ATÉ-QUEM-A-VERDADE-DOS-MISTÉRIOS# GRAÇA FONTIS: PINTURA Manoel Ferreira Netto: POEMA




"Quando o longo voo por sobre florestas, abismos, mares e desertos?" Quando o sereno pouso nas várzeas, bosques, mangues, praias? A insustentável leveza do ser re-festelar-se na gangorra, suspensa na galha da mangabeira? Até-ser-quem-anda-pelos-chãos-de-pedras, não me esquecendo de que o homem é o único animal que tropeça nas pedras duas vezes, tropeça-se em si mesmo por falta de utopias e sorrelfas à procura da Consciência.


Até-quem-a-Verdade-dos-mistérios,
Até-quem-a-Literdade-dos-mitos-e-mitologias
- não haverá quem, a eternidade do homem
perpassará todos os tempos.
Havendo quem o faça,
um sábio,
um gênio,
sabem eles que os homens
não ec-sistirão mais, nada mais ec-sistirá.


Uni-versos límpidos, transparentes,
abertos à distância, banhados pelos raios de sol.
Desejos, eivados de êxtases, volúpias, clímaces,
solen-itudes, ainda que a-nunciadas efêmeras,
seren-itudes, ainda que sarapalhadas
no uni-verso do espaço;


Abstratos sentimentos de verbos da verdade.

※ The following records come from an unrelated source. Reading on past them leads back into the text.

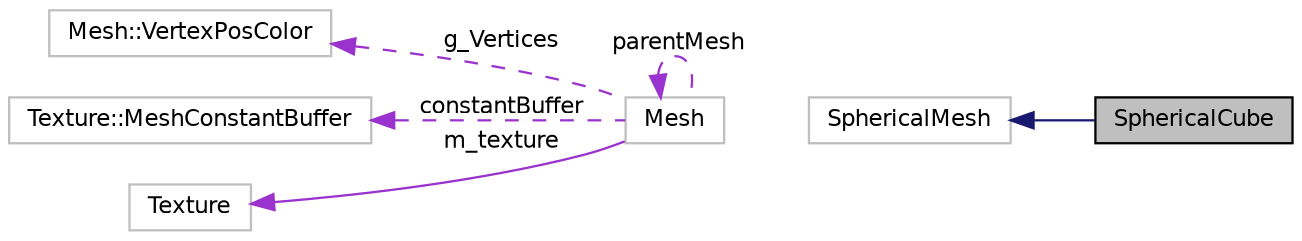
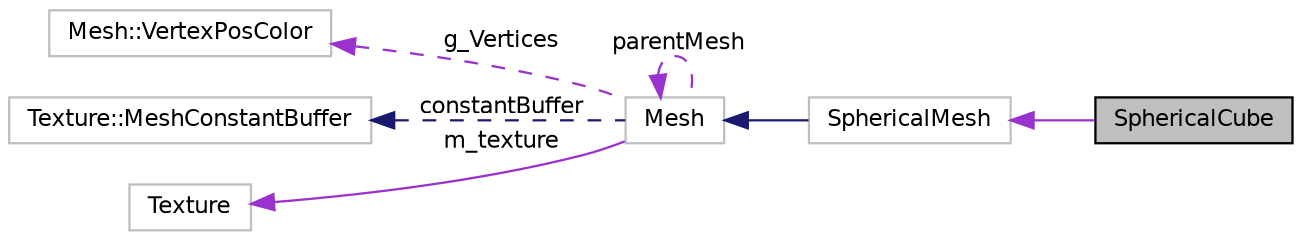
  digraph {
    rankdir=LR
    node [color=grey75 fillcolor=white fontname=Helvetica fontsize=10 shape=record style=filled]
    edge [color=darkorchid3 dir=back fontname=Helvetica fontsize=10 labelfontname=Helvetica labelfontsize=10 style=solid]
    n1 [color=black fillcolor=grey75 fontcolor=black height=0.2 label=SphericalCube width=0.4]
    n2 [height=0.2 label=SphericalMesh width=0.4]
    n3 [height=0.2 label=Mesh width=0.4]
    n4 [height=0.2 label="Mesh::VertexPosColor" width=0.4]
    n5 [height=0.2 label="Texture::MeshConstantBuffer" width=0.4]
    n6 [height=0.2 label=Texture width=0.4]
-   n2 -> n1 [color=midnightblue]
+   n2 -> n1
+   n3 -> n2 [color=midnightblue]
    n3 -> n3 [label=" parentMesh" style=dashed]
    n4 -> n3 [label=" g_Vertices" style=dashed]
-   n5 -> n3 [label=" constantBuffer" style=dashed]
+   n5 -> n3 [color=midnightblue label=" constantBuffer" style=dashed]
    n6 -> n3 [label=" m_texture"]
  }
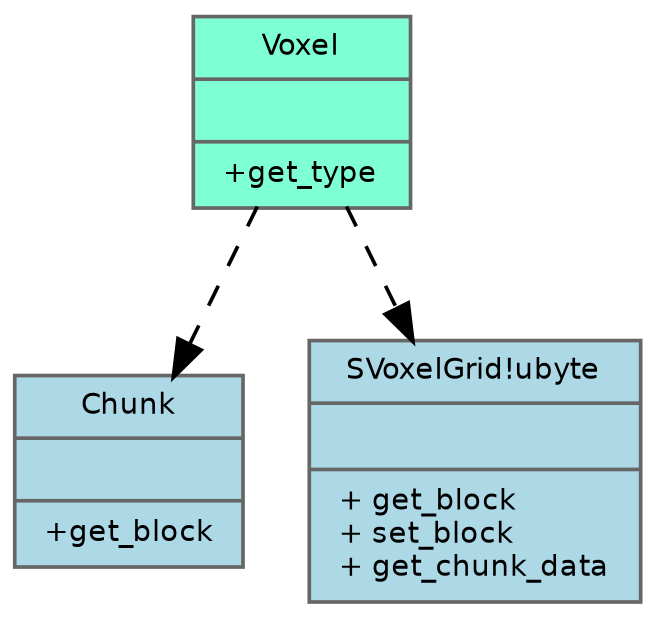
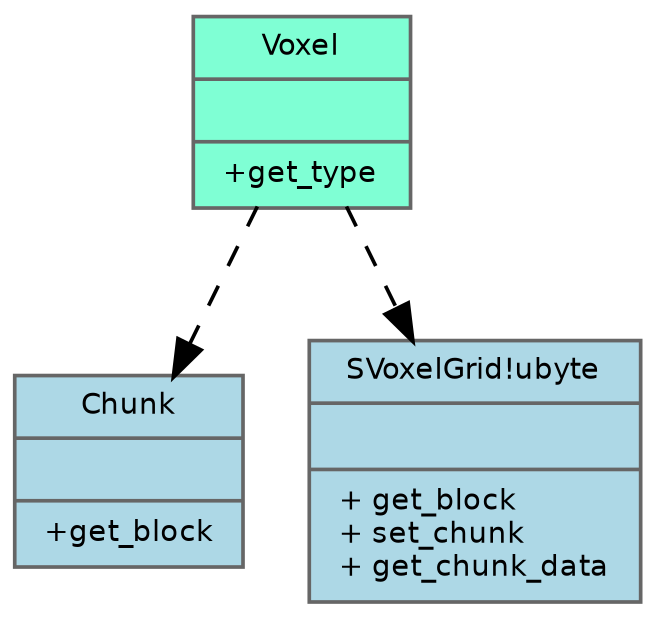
  digraph {
    fontname="Bitstream Vera Sans"
    fontsize=8
    node [color=gray40 fillcolor=lightblue fontname="Bitstream Vera Sans" fontsize=8 shape=record style=filled]
    edge [arrowhead=normal style=dashed]
    n1 [fillcolor=aquamarine label="{Voxel | | +get_type }"]
    n2 [label="{Chunk | | +get_block }"]
-   n3 [label="{SVoxelGrid!ubyte |  | + get_block\l+ set_block\l+ get_chunk_data\l}"]
+   n3 [label="{SVoxelGrid!ubyte |  | + get_block\l+ set_chunk\l+ get_chunk_data\l}"]
    n1 -> n2
    n1 -> n3
  }
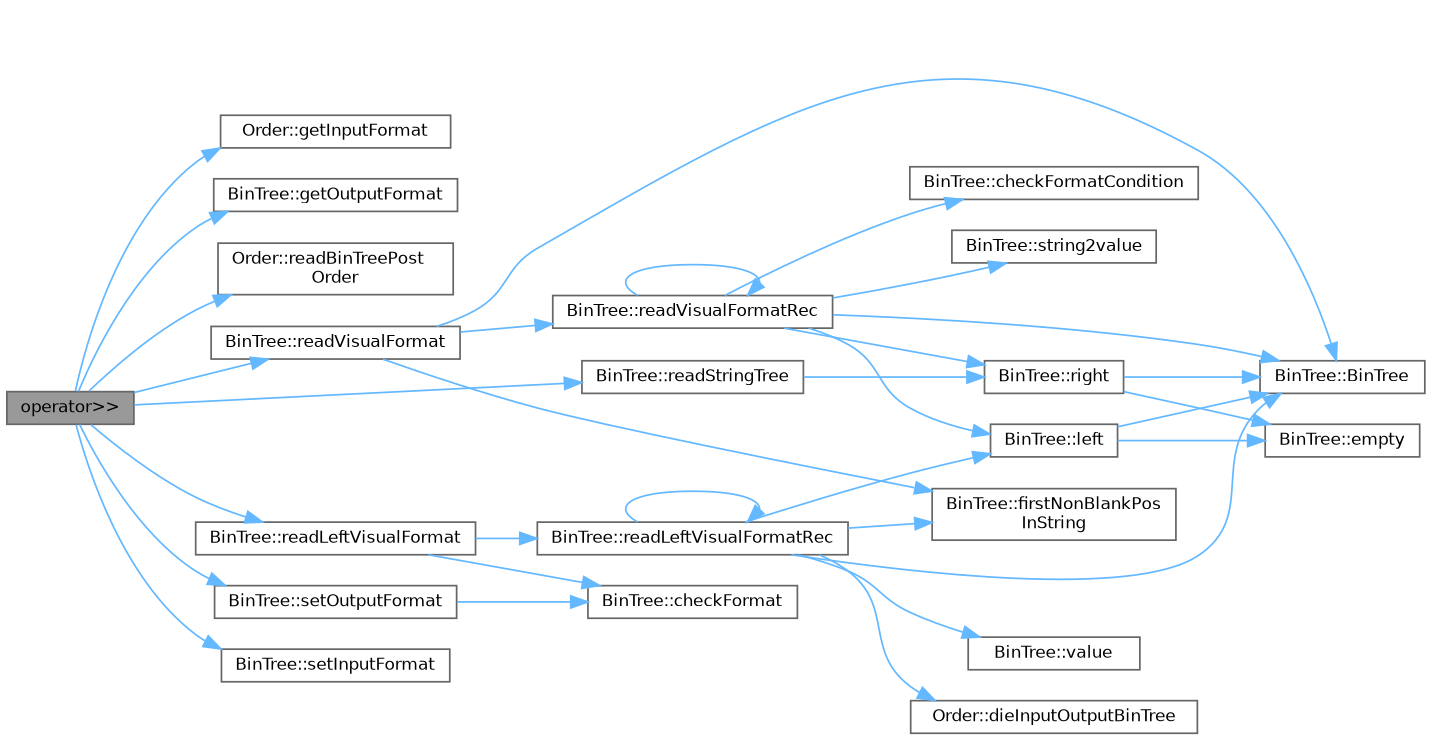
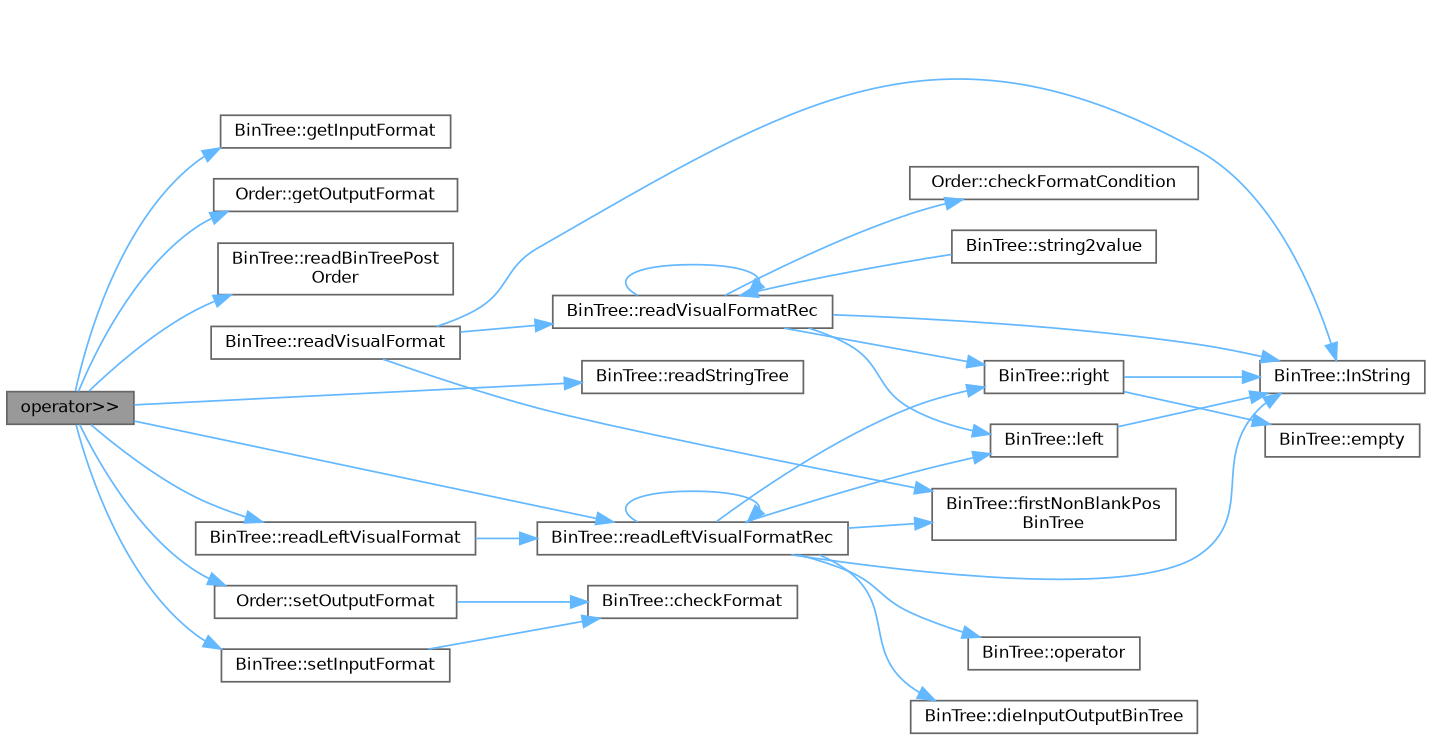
  digraph {
    rankdir=LR
    node [color=grey40 fillcolor=white fontname=Helvetica fontsize=10 shape=box style=filled]
    edge [color=steelblue1 fontname=Helvetica fontsize=10 labelfontname=Helvetica labelfontsize=10 style=solid]
    n1 [color=gray40 fillcolor=grey60 fontcolor=black height=0.2 label="operator\>\>" width=0.4]
-   n2 [height=0.2 label="Order::getInputFormat" width=0.4]
-   n3 [height=0.2 label="BinTree::getOutputFormat" width=0.4]
-   n4 [height=0.2 label="Order::readBinTreePost\lOrder" width=0.4]
+   n2 [height=0.2 label="BinTree::getInputFormat" width=0.4]
+   n3 [height=0.2 label="Order::getOutputFormat" width=0.4]
+   n4 [height=0.2 label="BinTree::readBinTreePost\lOrder" width=0.4]
    n5 [height=0.2 label="BinTree::readLeftVisualFormat" width=0.4]
    n6 [height=0.2 label="BinTree::readStringTree" width=0.4]
    n7 [height=0.2 label="BinTree::readVisualFormat" width=0.4]
    n8 [height=0.2 label="BinTree::setInputFormat" width=0.4]
-   n9 [height=0.2 label="BinTree::setOutputFormat" width=0.4]
+   n9 [height=0.2 label="Order::setOutputFormat" width=0.4]
    n10 [height=0.2 label="BinTree::readLeftVisualFormatRec" width=0.4]
-   n11 [height=0.2 label="BinTree::BinTree" width=0.4]
-   n12 [height=0.2 label="BinTree::firstNonBlankPos\lInString" width=0.4]
+   n11 [height=0.2 label="BinTree::InString" width=0.4]
+   n12 [height=0.2 label="BinTree::firstNonBlankPos\lBinTree" width=0.4]
    n13 [height=0.2 label="BinTree::readVisualFormatRec" width=0.4]
    n14 [height=0.2 label="BinTree::checkFormat" width=0.4]
-   n15 [height=0.2 label="Order::dieInputOutputBinTree" width=0.4]
+   n15 [height=0.2 label="BinTree::dieInputOutputBinTree" width=0.4]
    n16 [height=0.2 label="BinTree::left" width=0.4]
    n17 [height=0.2 label="BinTree::right" width=0.4]
-   n18 [height=0.2 label="BinTree::value" width=0.4]
+   n18 [height=0.2 label="BinTree::operator" width=0.4]
    n19 [height=0.2 label="BinTree::empty" width=0.4]
    n20 [height=0.2 label="BinTree::string2value" width=0.4]
-   n21 [height=0.2 label="BinTree::checkFormatCondition" width=0.4]
+   n21 [height=0.2 label="Order::checkFormatCondition" width=0.4]
    n1 -> n2
    n1 -> n3
    n1 -> n4
    n1 -> n5
    n1 -> n6
-   n1 -> n7
+   n1 -> n10
    n1 -> n8
    n1 -> n9
    n5 -> n10
    n7 -> n11
    n7 -> n12
    n7 -> n13
-   n5 -> n14
+   n8 -> n14
    n9 -> n14
    n10 -> n10
    n10 -> n11
    n10 -> n12
    n10 -> n15
    n10 -> n16
-   n6 -> n17
+   n10 -> n17
    n10 -> n18
    n13 -> n11
    n13 -> n13
    n13 -> n16
    n13 -> n17
-   n13 -> n20
+   n20 -> n13
    n13 -> n21
    n16 -> n11
-   n16 -> n19
    n17 -> n11
    n17 -> n19
  }
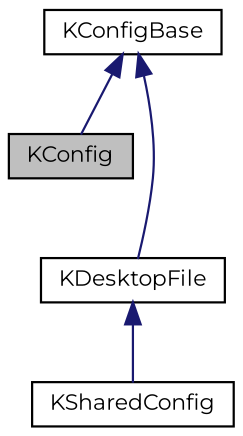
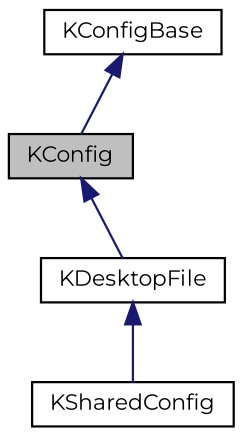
  digraph {
    fontname=Montserrat
    node [color=black fillcolor=white fontname=Montserrat fontsize=10 shape=record style=filled]
    edge [color=midnightblue dir=back fontname=Montserrat fontsize=10 labelfontname=Helvetica labelfontsize=10 style=solid]
    n1 [fillcolor=grey75 fontcolor=black height=0.2 label=KConfig width=0.4]
    n2 [height=0.2 label=KDesktopFile width=0.4]
    n3 [height=0.2 label=KSharedConfig width=0.4]
    n4 [height=0.2 label=KConfigBase width=0.4]
-   n4 -> n2
+   n1 -> n2
    n2 -> n3
    n4 -> n1
  }
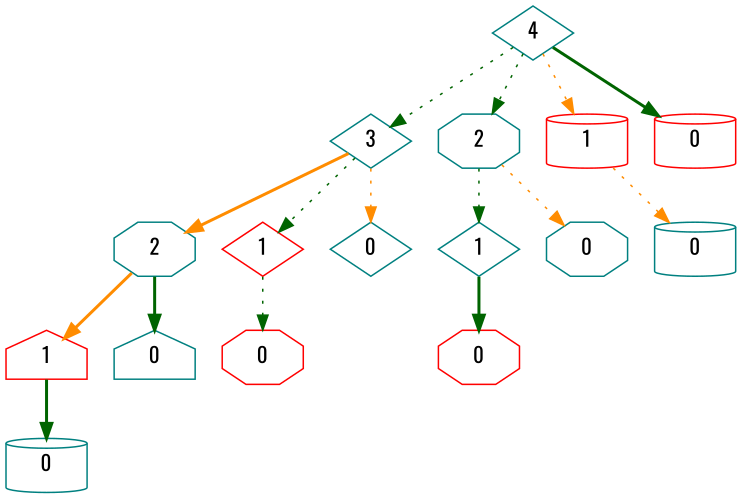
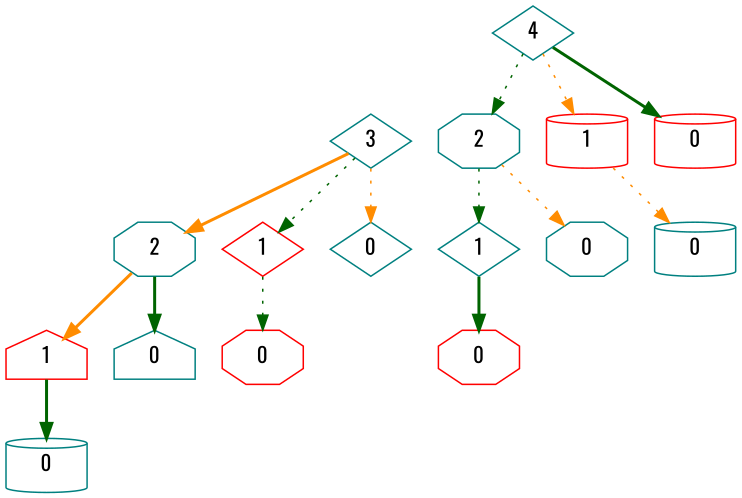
  digraph {
    fontname=Oswald
    node [shape=octagon color=teal fontname=Oswald]
    edge [style=dotted fontname=Oswald color=darkgreen]
    n1 [label=1 shape=house color=red]
    n2 [label=0 shape=house]
    n3 [label=2]
    n4 [label=1 shape=diamond color=red]
    n5 [label=0 shape=diamond]
    n6 [label=1 shape=diamond]
    n7 [label=0]
    n8 [label=3 shape=diamond]
    n9 [label=2]
    n10 [label=1 shape=cylinder color=red]
    n11 [label=0 shape=cylinder color=red]
    n12 [label=4 shape=diamond]
    n13 [label=0 shape=cylinder]
    n14 [label=0 color=red]
    n15 [label=0 color=red]
    n16 [label=0 shape=cylinder]
    subgraph sub_1 {
      rank=same
      n1
      n2
    }
    subgraph sub_2 {
      rank=same
      n3
      n4
      n5
    }
    subgraph sub_3 {
      rank=same
      n6
      n7
    }
    subgraph sub_4 {
      rank=same
      n8
      n9
      n10
      n11
    }
    n1 -> n2 [style=invis color=""]
    n1 -> n13 [style=bold]
    n3 -> n1 [color=darkorange style=bold]
    n3 -> n2 [style=bold]
    n3 -> n4 [style=invis color=""]
    n4 -> n5 [style=invis color=""]
    n4 -> n14
    n6 -> n7 [style=invis color=""]
    n6 -> n15 [style=bold]
    n8 -> n3 [color=darkorange style=bold]
    n8 -> n4
    n8 -> n5 [color=darkorange]
    n8 -> n9 [style=invis color=""]
    n9 -> n6
    n9 -> n7 [color=darkorange]
    n9 -> n10 [style=invis color=""]
    n10 -> n11 [style=invis color=""]
    n10 -> n16 [color=darkorange]
-   n12 -> n8
    n12 -> n9
    n12 -> n10 [color=darkorange]
    n12 -> n11 [style=bold]
  }
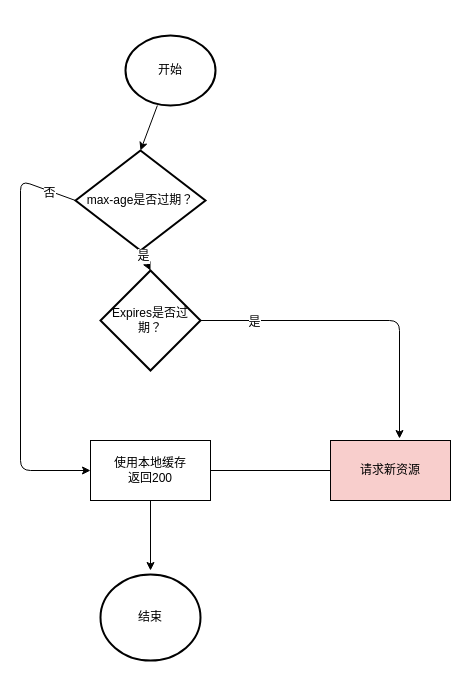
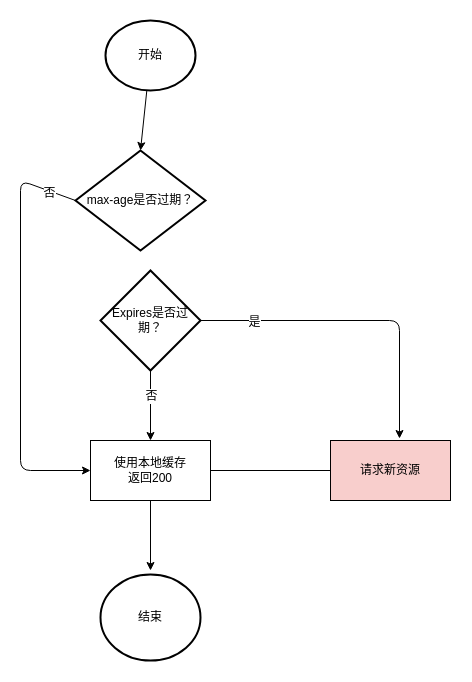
  <mxCell id="0" />
  <mxCell id="1" parent="0" />
- <mxCell id="2" value="开始" style="strokeWidth=2;html=1;shape=mxgraph.flowchart.start_2;whiteSpace=wrap;" vertex="1" parent="1"><mxGeometry x="125" y="35" width="90" height="70" as="geometry" /></mxCell>
+ <mxCell id="2" value="开始" style="strokeWidth=2;html=1;shape=mxgraph.flowchart.start_2;whiteSpace=wrap;" vertex="1" parent="1"><mxGeometry x="105" y="20" width="90" height="70" as="geometry" /></mxCell>
  <mxCell id="3" value="max-age是否过期？" style="strokeWidth=2;html=1;shape=mxgraph.flowchart.decision;whiteSpace=wrap;" vertex="1" parent="1"><mxGeometry x="75" y="150" width="130" height="100" as="geometry" /></mxCell>
  <mxCell id="4" value="Expires是否过期？" style="strokeWidth=2;html=1;shape=mxgraph.flowchart.decision;whiteSpace=wrap;" vertex="1" parent="1"><mxGeometry x="100" y="270" width="100" height="100" as="geometry" /></mxCell>
  <mxCell id="5" value="使用本地缓存&lt;br&gt;返回200" style="rounded=0;whiteSpace=wrap;html=1;" vertex="1" parent="1"><mxGeometry x="90" y="440" width="120" height="60" as="geometry" /></mxCell>
  <mxCell id="6" value="请求新资源" style="rounded=0;whiteSpace=wrap;html=1;fillColor=#f8cecc;" vertex="1" parent="1"><mxGeometry x="330" y="440" width="120" height="60" as="geometry" /></mxCell>
  <mxCell id="7" value="结束" style="strokeWidth=2;html=1;shape=mxgraph.flowchart.start_2;whiteSpace=wrap;" vertex="1" parent="1"><mxGeometry x="100" y="574" width="100" height="86" as="geometry" /></mxCell>
  <mxCell id="8" value="" style="endArrow=classic;html=1;entryX=0.5;entryY=0;entryDx=0;entryDy=0;entryPerimeter=0;" edge="1" parent="1" source="2" target="3"><mxGeometry width="50" height="50" relative="1" as="geometry"><mxPoint x="130" y="140" as="sourcePoint" /><mxPoint x="170" y="110" as="targetPoint" /></mxGeometry></mxCell>
- <mxCell id="9" value="" style="endArrow=classic;html=1;entryX=0.5;entryY=0;entryDx=0;entryDy=0;entryPerimeter=0;exitX=0.5;exitY=1;exitDx=0;exitDy=0;exitPerimeter=0;" edge="1" parent="1" source="3" target="4"><mxGeometry width="50" height="50" relative="1" as="geometry"><mxPoint x="10" y="300" as="sourcePoint" /><mxPoint x="60" y="250" as="targetPoint" /></mxGeometry></mxCell>
- <mxCell id="10" value="是" style="text;html=1;align=center;verticalAlign=middle;resizable=0;points=[];;labelBackgroundColor=#ffffff;" vertex="1" connectable="0" parent="9"><mxGeometry x="-0.5" relative="1" as="geometry"><mxPoint as="offset" /></mxGeometry></mxCell>
+ <mxCell id="11" value="" style="endArrow=classic;html=1;exitX=0.5;exitY=1;exitDx=0;exitDy=0;exitPerimeter=0;" edge="1" parent="1" source="4" target="5"><mxGeometry width="50" height="50" relative="1" as="geometry"><mxPoint x="60" y="380" as="sourcePoint" /><mxPoint x="110" y="330" as="targetPoint" /></mxGeometry></mxCell>
+ <mxCell id="12" value="否" style="text;html=1;align=center;verticalAlign=middle;resizable=0;points=[];;labelBackgroundColor=#ffffff;" vertex="1" connectable="0" parent="11"><mxGeometry x="-0.286" relative="1" as="geometry"><mxPoint as="offset" /></mxGeometry></mxCell>
  <mxCell id="13" value="" style="endArrow=none;html=1;" edge="1" parent="1" source="5" target="6"><mxGeometry width="50" height="50" relative="1" as="geometry"><mxPoint x="320" y="510" as="sourcePoint" /><mxPoint x="370" y="460" as="targetPoint" /></mxGeometry></mxCell>
  <mxCell id="14" value="" style="endArrow=classic;html=1;exitX=0.5;exitY=1;exitDx=0;exitDy=0;" edge="1" parent="1" source="5"><mxGeometry width="50" height="50" relative="1" as="geometry"><mxPoint x="120" y="610" as="sourcePoint" /><mxPoint x="150" y="570" as="targetPoint" /></mxGeometry></mxCell>
  <mxCell id="15" value="" style="endArrow=classic;html=1;exitX=0;exitY=0.5;exitDx=0;exitDy=0;exitPerimeter=0;entryX=0;entryY=0.5;entryDx=0;entryDy=0;" edge="1" parent="1" source="3" target="5"><mxGeometry width="50" height="50" relative="1" as="geometry"><mxPoint x="-10" y="60" as="sourcePoint" /><mxPoint x="-20" y="280" as="targetPoint" /><Array as="points"><mxPoint x="20" y="180" /><mxPoint x="20" y="470" /></Array></mxGeometry></mxCell>
  <mxCell id="16" value="否" style="text;html=1;align=center;verticalAlign=middle;resizable=0;points=[];;labelBackgroundColor=#ffffff;" vertex="1" connectable="0" parent="15"><mxGeometry x="-0.868" y="2" relative="1" as="geometry"><mxPoint as="offset" /></mxGeometry></mxCell>
  <mxCell id="17" value="" style="endArrow=classic;html=1;exitX=1;exitY=0.5;exitDx=0;exitDy=0;exitPerimeter=0;entryX=0.575;entryY=-0.033;entryDx=0;entryDy=0;entryPerimeter=0;" edge="1" parent="1" source="4" target="6"><mxGeometry width="50" height="50" relative="1" as="geometry"><mxPoint x="250" y="350" as="sourcePoint" /><mxPoint x="390" y="320" as="targetPoint" /><Array as="points"><mxPoint x="399" y="320" /></Array></mxGeometry></mxCell>
  <mxCell id="18" value="是" style="text;html=1;align=center;verticalAlign=middle;resizable=0;points=[];;labelBackgroundColor=#ffffff;" vertex="1" connectable="0" parent="17"><mxGeometry x="-0.666" y="-1" relative="1" as="geometry"><mxPoint as="offset" /></mxGeometry></mxCell>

Concretos pensamentos e ideias de liberdades do silêncio e algazarra, sensações, intuições, percepções da solidão e felicidade do ser-quem, ad-vindo do "quem-ser?", atitudes, responsabilidade, ação, os horizontes abertos, caminhos de amanhã. Re-près-ente em palavras quotidianas, dizem metáforas, cujos questionamentos se reduzem à história, idéias, pensamentos, formas e estilos, linguagem, descrição minuciosa da realidade de tempos, não esquecer de ser-quem é uma escolha, destino a ser traçado, a liberdade ser o que abre leques para outras andanças.


Na amplidão de longínquos pretéritos presentes na memória,
o prazer de re-versos desejos,
o clímax de in-versas vontades,
a extasia de ad-versas visões-do-espírito.


Ser "sangue" e pulsação da vontade de entrega, a entrega desperta o verso-uno da vida, o outro é complemento, com-pletude, das buscas e querências a miríade de luz de minh´alma resplende de nonadas a luz das travessias, assim vou perfilando ou performando as poeiras das estradas à luz do picadeiro de gargalhadas, do palco de desejâncias da leveza do ser.


Libertas. Quae sera tamen.
O "ainda que tardia" conceitua e define
apenas as á-gonias e náuseas da morte,
da continuidade do tempo e das vontades
de expressar o "quem-ser",
com os pés unidos com a entrega a outros
con-{tin}-entes dos olhares e visões
do mundo e terra,
verso-uno do estar-no-mundo
construindo a id-ent-idade-no- mundo.


Genitivos às cavalitas de equilíbrio no trapézio das decisões e consequências, outros desejos, outras vontades, outros pro-jetos. A dialéctica põe em cena, re-presenta, {aprés}-{-ent}-a a con-tinu-idade das visões-de-vida hoje, o fazer-se con-tinua-mente nas sinuosidades dos sonhos e verbos.


Manhã de domingo nublado. O verbo do tempo con-juga-se na ampulheta das utopias, no catavento da liberdade dos pro-jectos e intenções do eterno. Os ventos do verbo comungam da esperança os olhares a poética do espaço, do sonho a con-templar a perfecção da natureza e do uni-verso.


O verbo (o fiat),
pelo qual todas as coisas ideais
do arquétipo da intenção estética é res-ponsabilidade da
humanidade para atingir pela sensibilidade o ser da Arte.


O homem se relaciona com o real, representa o real no tocante ao seu ser.